Cluster Pfam analysis: each gene product encoded in the detected BGCs is analyzed against the PFAM database. Hits are annotated in the final Genbank/EMBL files that can be downloaded after the analysis is finished. Please note that these results are not displayed on the antiSMASH HTML results page but they are present in the results genbank file that can be downloaded. Also, selecting this option normally increases the runtime.

Pfam-based GO term annotation: this is annotating the Cluster Pfam analysis described above with GO term annotations. Please note that these results are not displayed on the antiSMASH HTML results page but they are present in the results genbank file that can be downloaded (see "Understanding the output" section of the documentation for instructions on how to download the results).
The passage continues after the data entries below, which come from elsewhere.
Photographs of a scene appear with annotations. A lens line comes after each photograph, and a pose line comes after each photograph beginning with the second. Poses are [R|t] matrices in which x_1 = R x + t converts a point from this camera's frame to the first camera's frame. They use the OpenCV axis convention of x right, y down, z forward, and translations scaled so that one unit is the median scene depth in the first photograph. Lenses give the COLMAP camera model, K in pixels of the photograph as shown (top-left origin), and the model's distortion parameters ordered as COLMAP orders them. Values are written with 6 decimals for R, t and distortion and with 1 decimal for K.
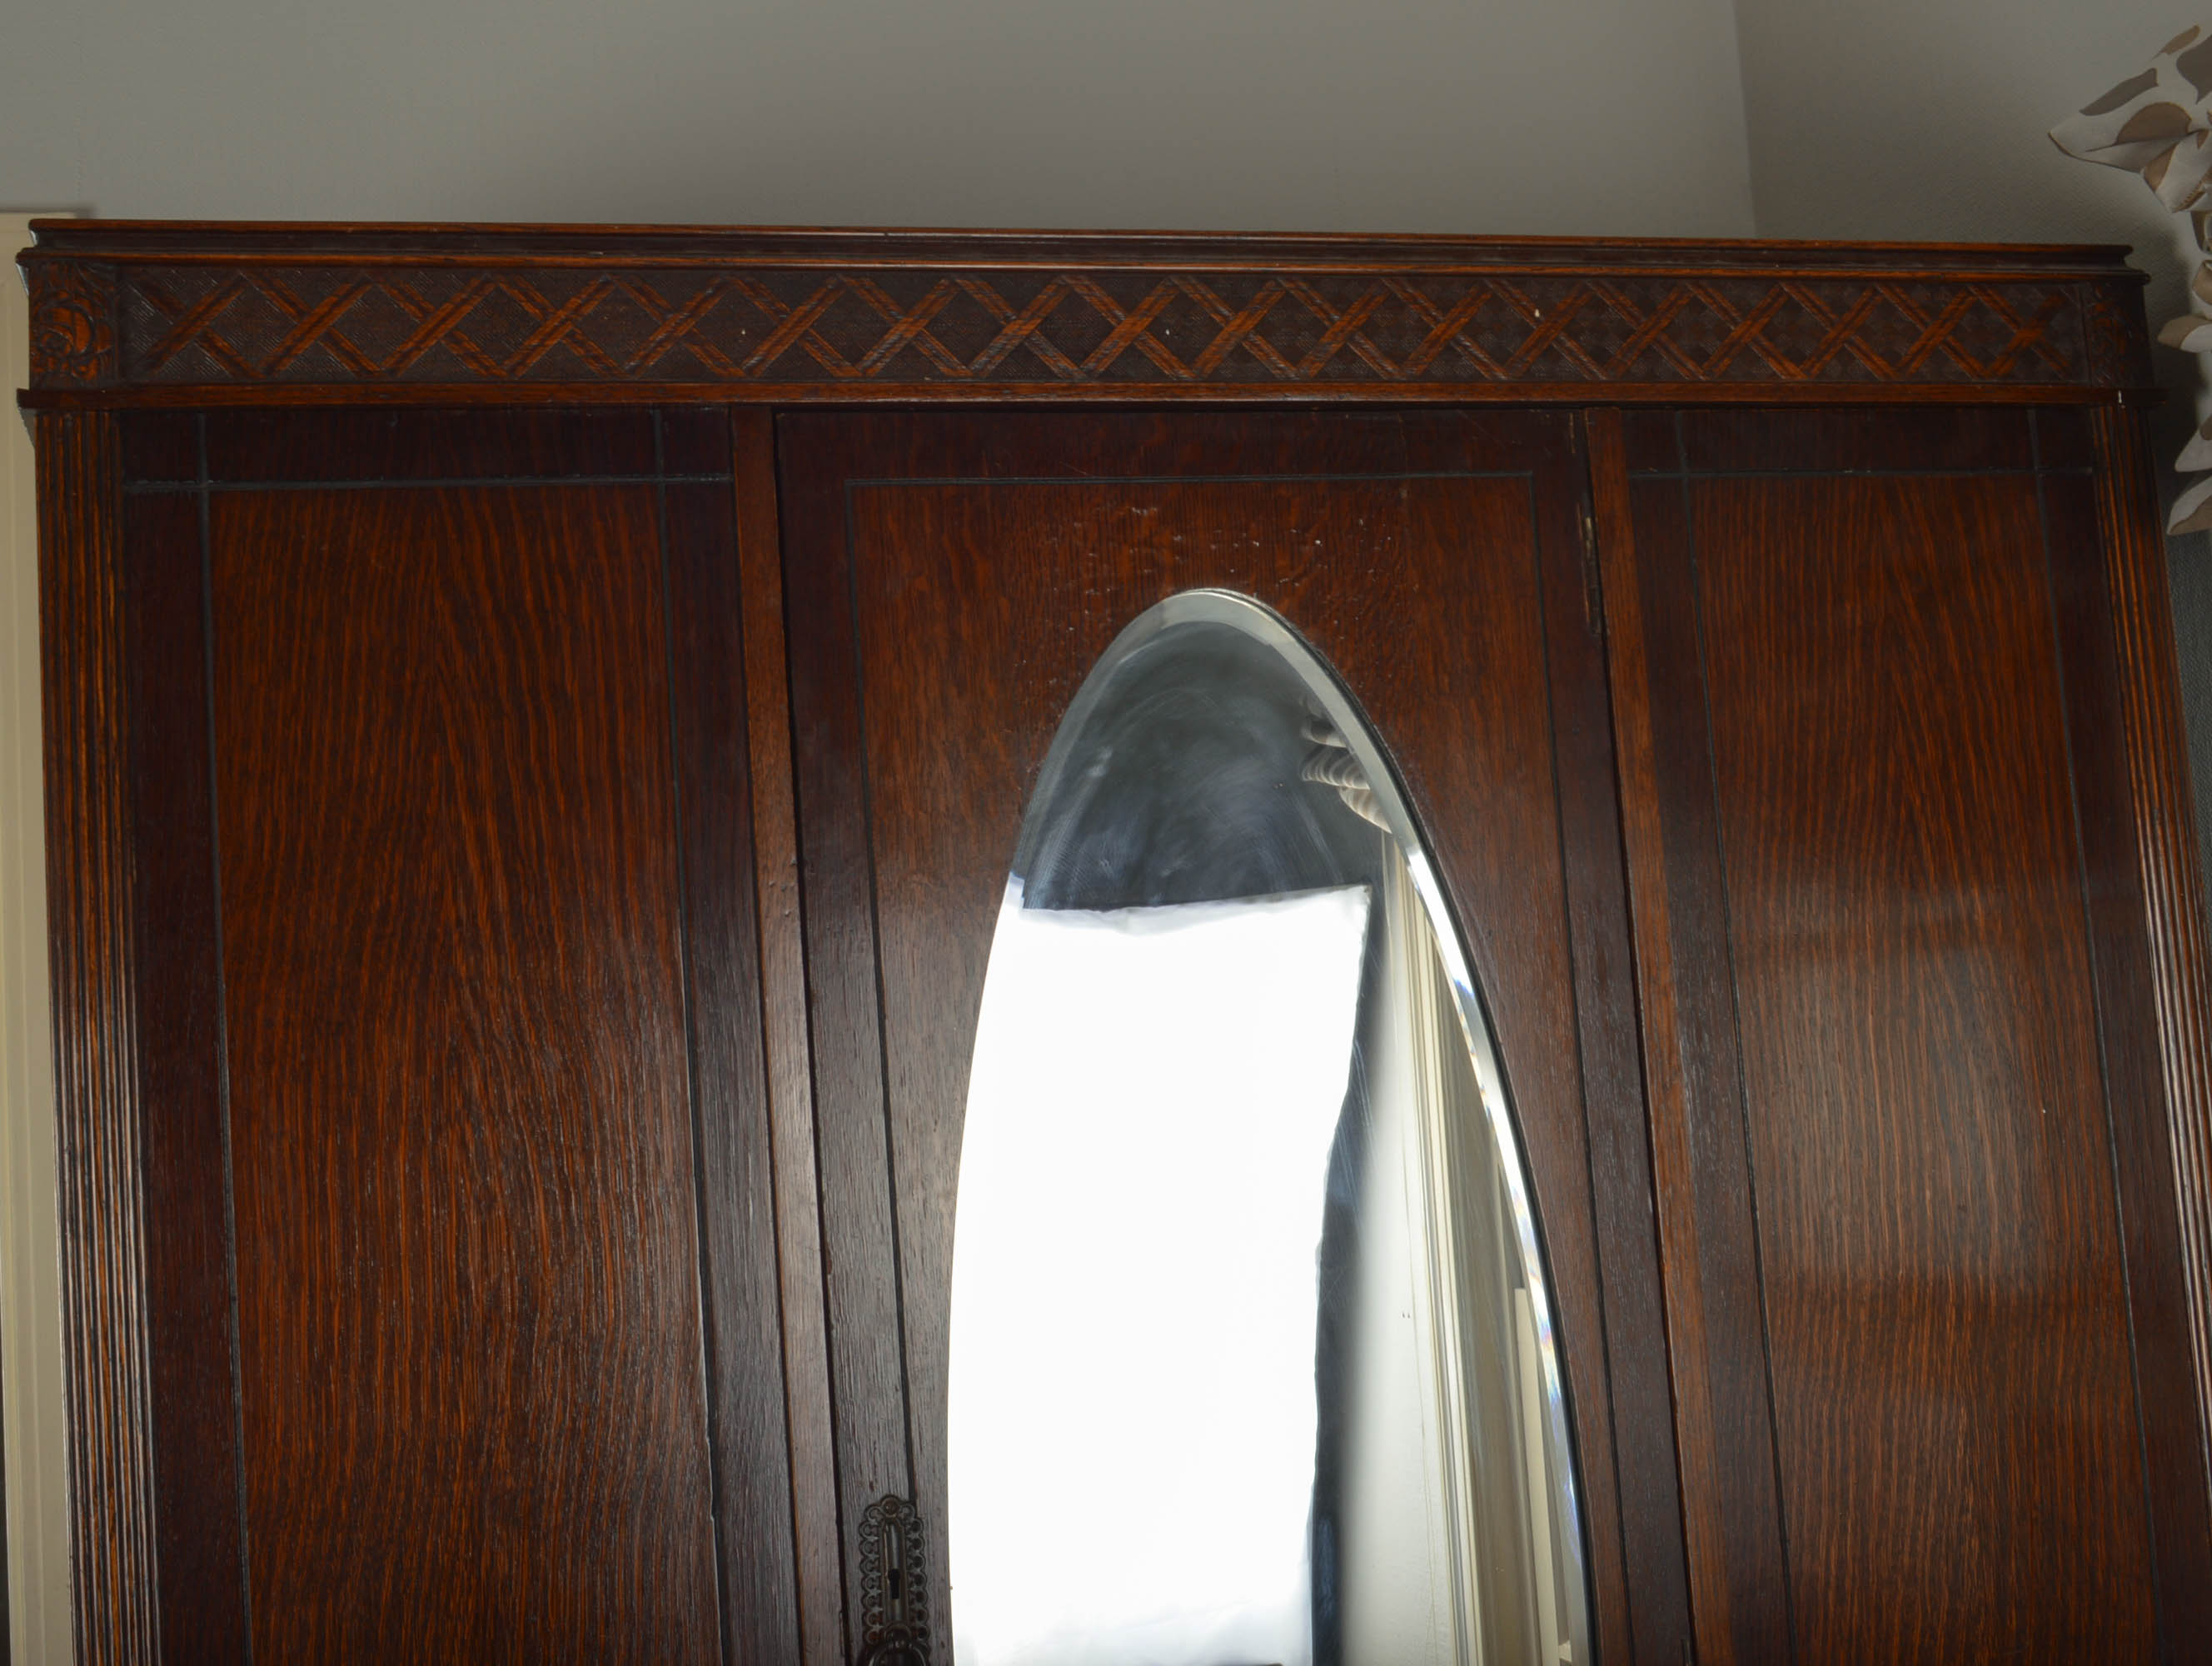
lens RADIAL K [[2791.8, 0, 1097.8], [0, 2791.8, 827.8], [0, 0, 1]] dist [-0.060217, 0.000000]
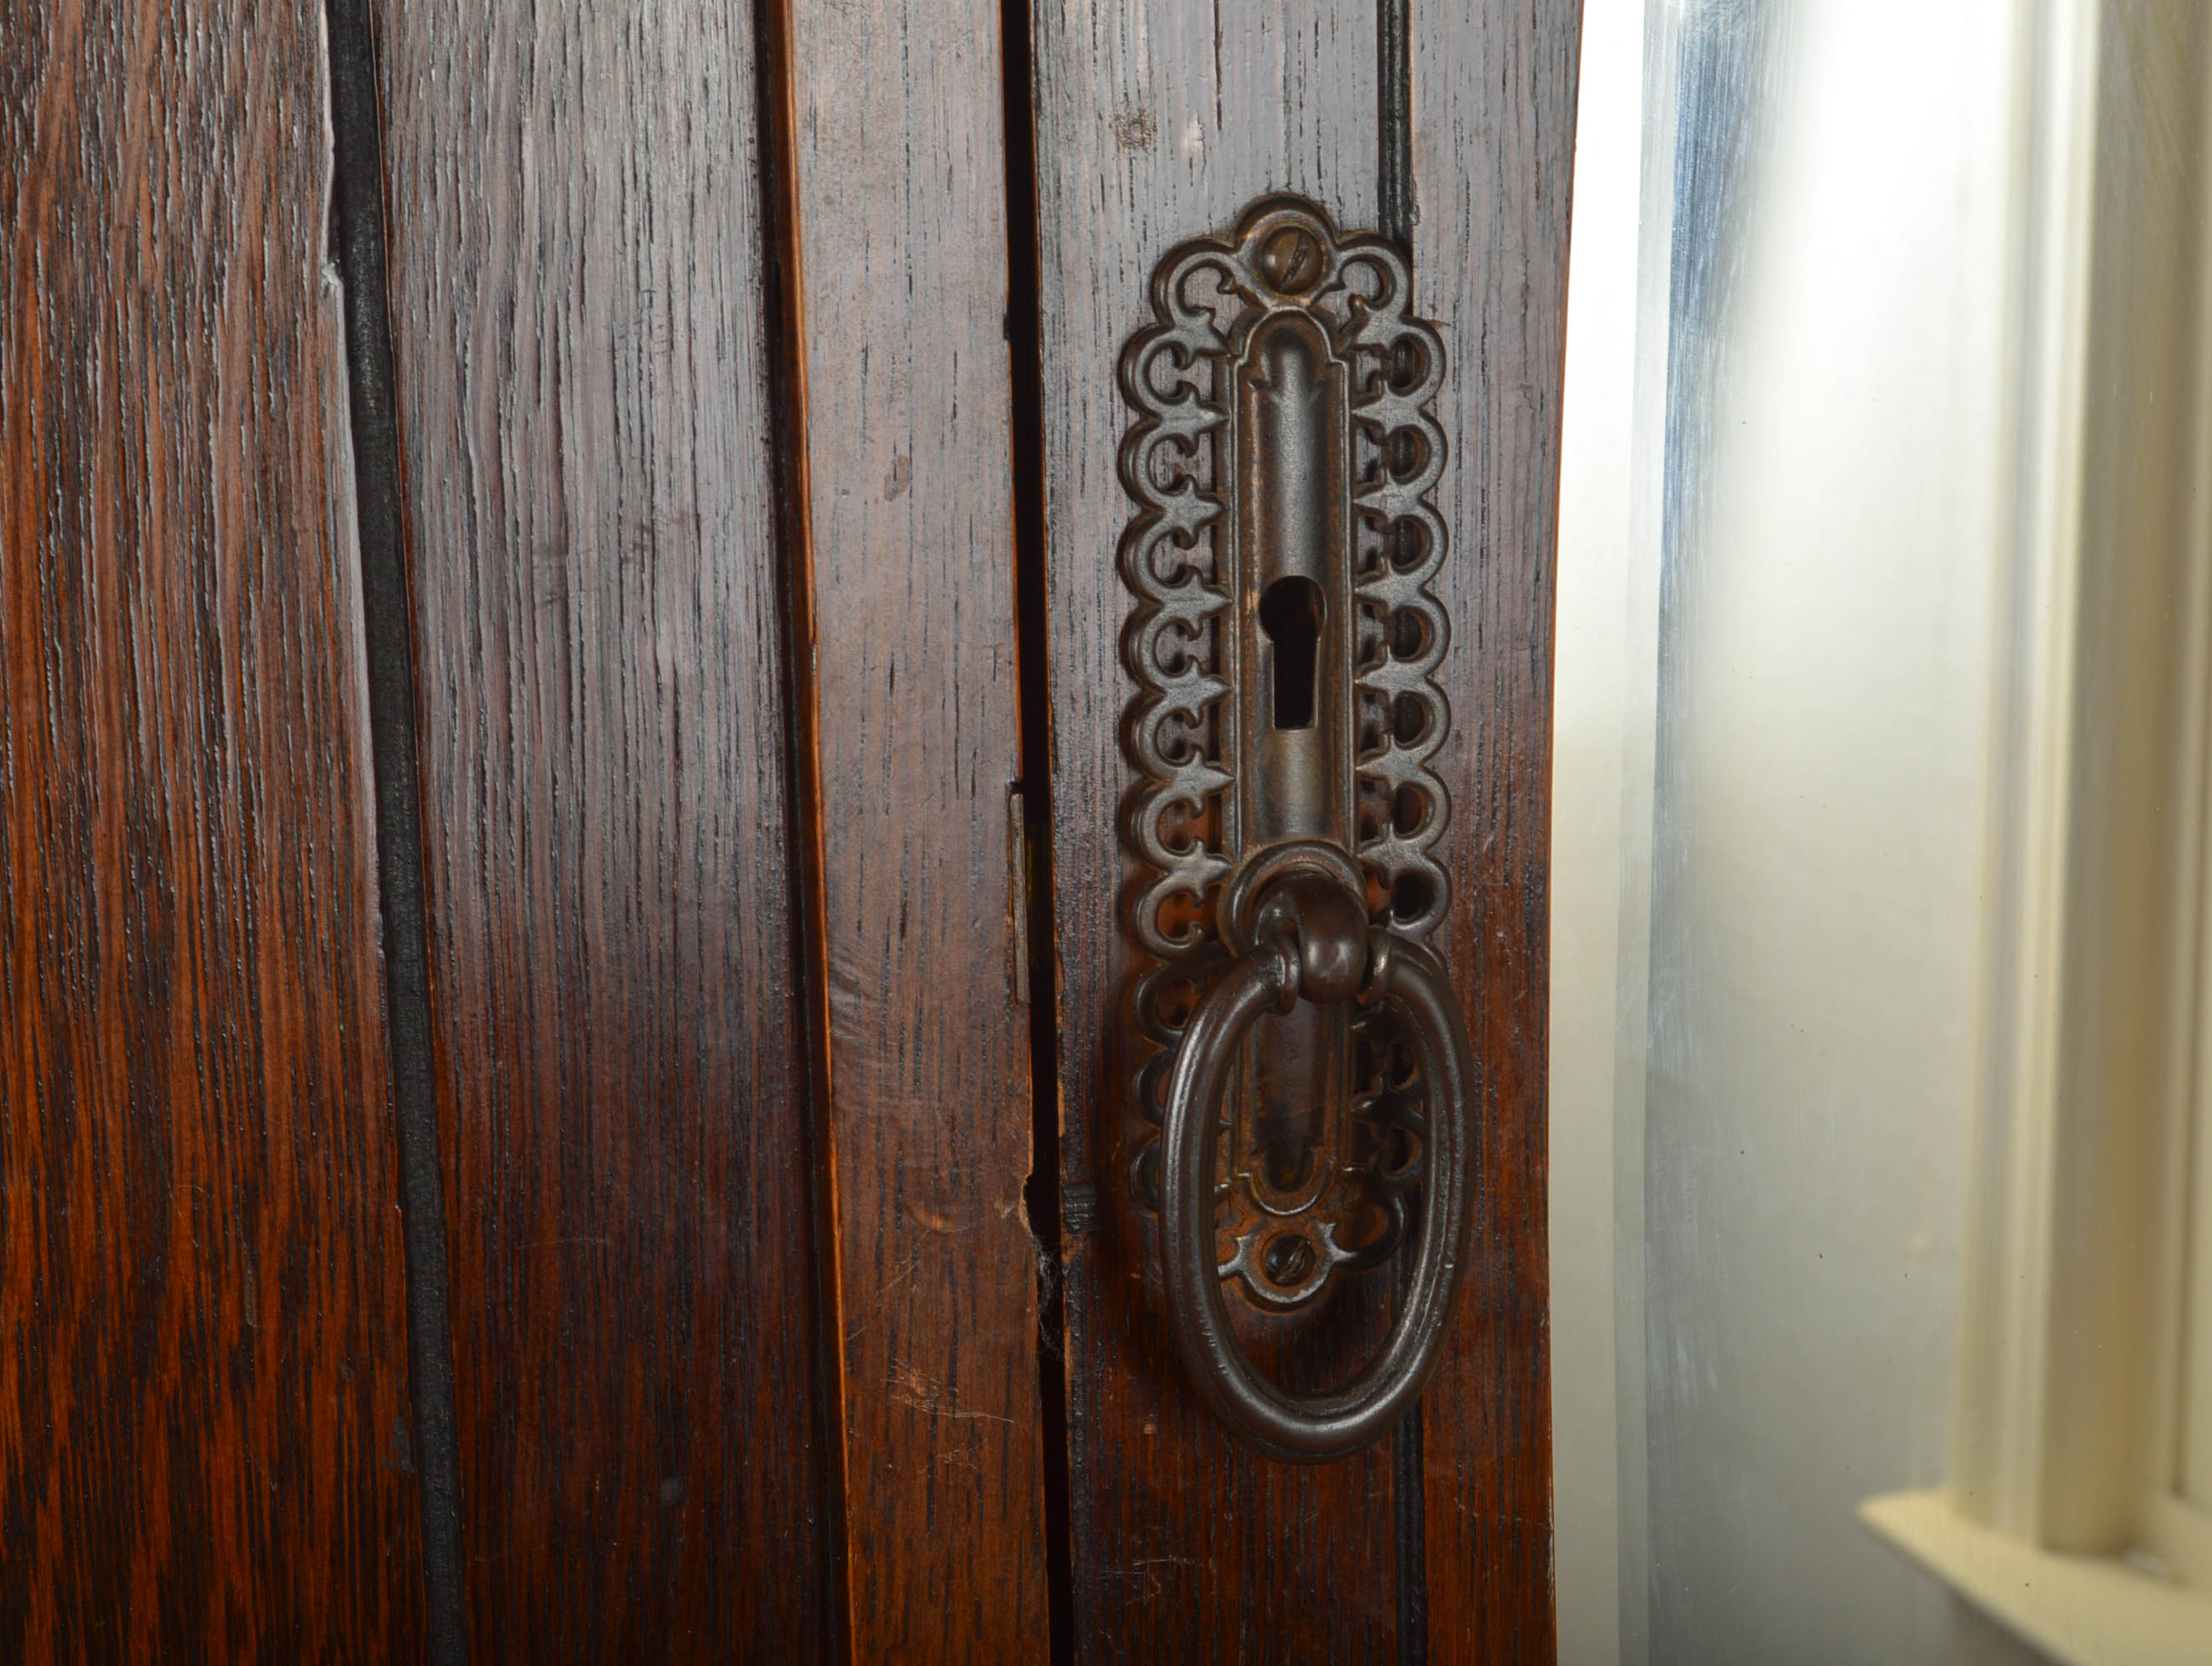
lens RADIAL K [[4197.1, 0, 1114.8], [0, 4197.1, 827.6], [0, 0, 1]] dist [0.045537, 0.000000]
pose [[0.997078, 0.032046, 0.069343, -0.105189], [-0.053559, 0.940525, 0.335477, 0.186300], [-0.054468, -0.338211, 0.939493, 0.722172]]
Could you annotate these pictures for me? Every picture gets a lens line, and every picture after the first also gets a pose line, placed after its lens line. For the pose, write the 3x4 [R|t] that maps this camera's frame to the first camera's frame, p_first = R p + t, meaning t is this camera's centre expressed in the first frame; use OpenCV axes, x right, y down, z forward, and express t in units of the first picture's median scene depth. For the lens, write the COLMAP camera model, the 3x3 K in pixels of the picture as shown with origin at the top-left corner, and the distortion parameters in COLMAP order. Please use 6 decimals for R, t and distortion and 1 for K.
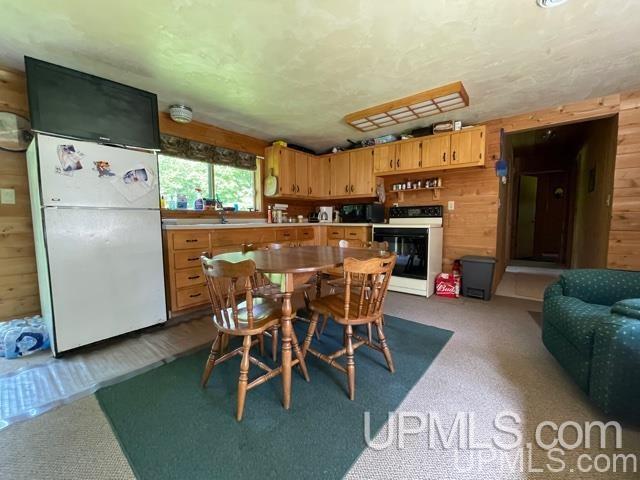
lens RADIAL K [[258.1, 0, 319.2], [0, 258.1, 238.4], [0, 0, 1]] dist [-0.000652, 0.000005]
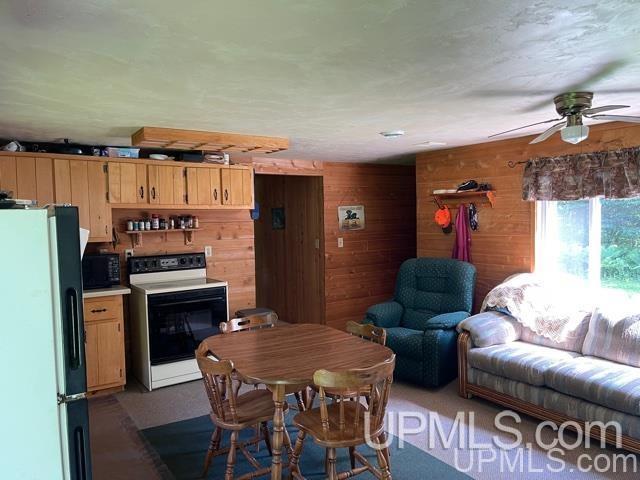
lens RADIAL K [[482.8, 0, 319.8], [0, 482.8, 241.2], [0, 0, 1]] dist [0.062539, -0.074064]
pose [[0.274169, -0.051623, 0.960295, -0.790166], [0.096363, 0.995007, 0.025977, -0.159779], [-0.956842, 0.085415, 0.277774, 0.253376]]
Also, selecting this option normally increases the runtime.

Note on ClusterFinder#

Due to very high runtime requirements and our observation that results generated with the ClusterFinder option were often misinterpreted, we no longer support ClusterFinder via the antiSMASH web interface. If you are interested in ClusterFinder (and are aware on how to interpret the data), it still is included in the download version of antiSMASH that runs locally.

FungiSMASH#

The fungal version of AntiSmash is FungiSMASH and it contains one extra fungal sequence specific feature:

alt text

Cluster-border prediction based on transcription factor binding sites (CASSIS): In fungi, it is possible to predict clustered genes by identifying highly conserved regulator binding motifs in the promotor regions of the biosynthesis genes. The Cluster Assignment by Islands of Sites or CASSIS algorithm can detect such motifs and thus predict core-regions of fungal BGCs. In bacteria, these motifs unfortunately are less conserved, thus this approach only works on fungal sequences.

Submitting your query#

After you set up your online antiSMASH job, you can click on submit on the bottom of the page and the calculations for the identification and analysis of the gene clusters will be carried out on our servers. When the job is finished – and an email address was provided – the user gets a notification email that the results are available. Otherwise, you will need to go to the bookmarked link to check if the analysis has finished.